The term “Chat” in ChatGPT signifies a conversation, whether through text or voice, between the user and the system. “GPT” stands for Generative Pre-trained Transformer. “Generative” refers to the AI’s ability to create original content, while “Pre-trained” highlights a core concept in AI where models are trained on vast datasets to perform specific tasks, like translation between languages. For instance, a translation model can’t provide insights like a Ferrari’s speed, but it can explain linguistic origins, such as Ferrari deriving from the Italian word for “blacksmith”. This capability is honed through deep learning, where the model learns associations and context from extensive data. The training process involves predicting the next word in a sequence based on prior words, which can sometimes lead to errors like “hallucinations” – unexpected outputs such as “the pillow is a tasty rice dish”. This demonstrates how AI learns and operates within defined parameters without human intuition.

The key here is that the model has to be trained on, firstly, vast amounts of data, and, secondly, with meticulous attention. And this leads us to another common phrase or jargon used in the AI world – Large Language Models or LLMs. In fact, Chat GPT is a Large Language Model! If we have to define LLM, it could be defined as a next word prediction tool. From where do the developers of LLMs get data to carry out the Pre-training? They download an entire corpus of data mainly from websites such as Wikipedia, Quora, public social media, Github, Reddit, etc. it is moot to mention here that it cost OpenAI $1b (yup, one billion USD) to create and train Chat GPT – they were funded by Elon Musk, Microsoft, etc. Perhaps, that is why it not an open-source model!!

Let’s now unpack the ‘T’ of ‘GPT’. This refers to Transformer. This is the ‘brain’ of Gen AI; Transformers may be defined as machine learning models; it is a neural network that contains 2 important components: an Encoder and a Decoder. Here’s a simple question that could be posted to ChatGPT: “What is a ciabatta loaf?”. Upon typing the question in ChatGPT, the question goes into the Transformer’s Encoder. The 2 operative words in the question are ‘ciabatta’ and ‘loaf’. The word ‘Ciabatta’ has 2 possible contexts – footwear and Italian sour dough bread (Ciabatta means slippers; since the bread is shaped like a slipper, it is called ‘ciabatta’).

Ciabatta Loaf

In the context of “loaf,” ChatGPT, a Pre-Trained model, would prioritize food items over other meanings. For instance, given “loaf,” it would likely choose “bread” over “footwear,” recognizing “ciabatta bread” as a specific example. The model processes words sequentially and can predict associations like identifying ciabatta as an Italian sourdough bread. However, ChatGPT’s responses aren’t always flawless, as accuracy depends on its training and fine-tuning. Despite occasional errors, its answers are often remarkably precise, reflecting meticulous development involving techniques like “attention,” which enhances its ability to focus on relevant details in data processing.  

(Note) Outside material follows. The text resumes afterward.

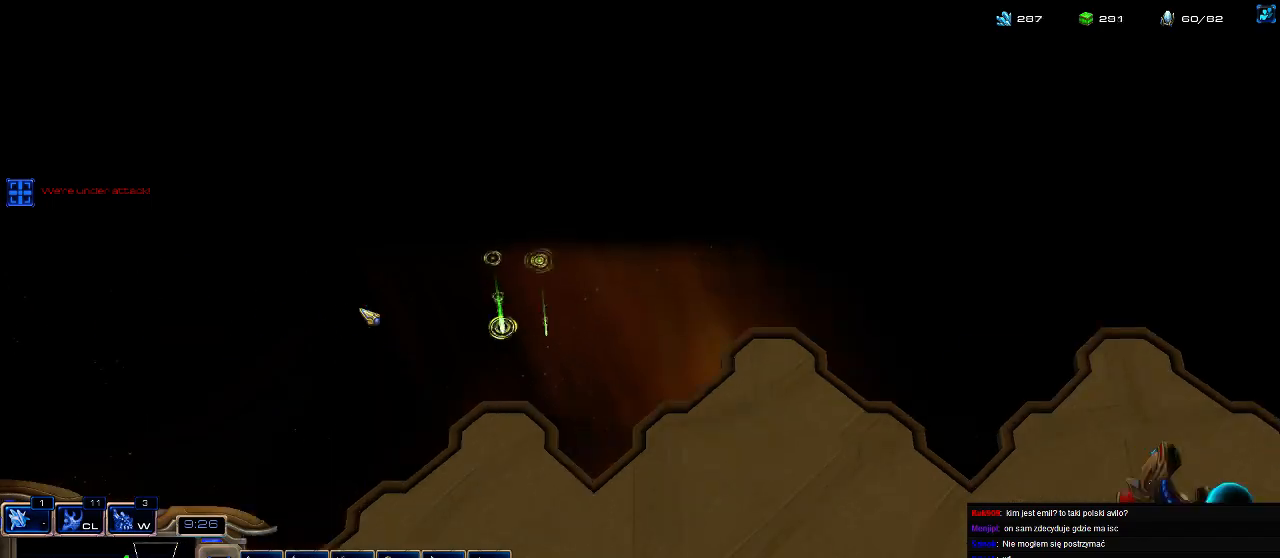
{"keys": ["5"], "events": [[167, "f2", "down"], [233, "f2", "up"], [300, "5", "down"], [367, "5", "up"], [467, "5", "down"]]}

Did you know that Gen AI has been in use well before the advent of ChatGPT? In 2006 Google Translate was the first Gen AI tool available to the public; If you fed in, for example, “Directeur des Ventes” and asked Google Translate to translate the French into English, it would return “Sales Manager”. (By the way, Transformers was first used by Google). And then in 2011 we were mesmerised by SIRI which was such a popular ‘toy’ initially among iPhone users. Amazon’s Alexa followed, together with chatbots and virtual assistants that became a ubiquitous feature of our lives – these are all GenAI models. As can be seen, we’ve been using Gen AI for a while, however no one told us that these ‘things’ were Generative AI models!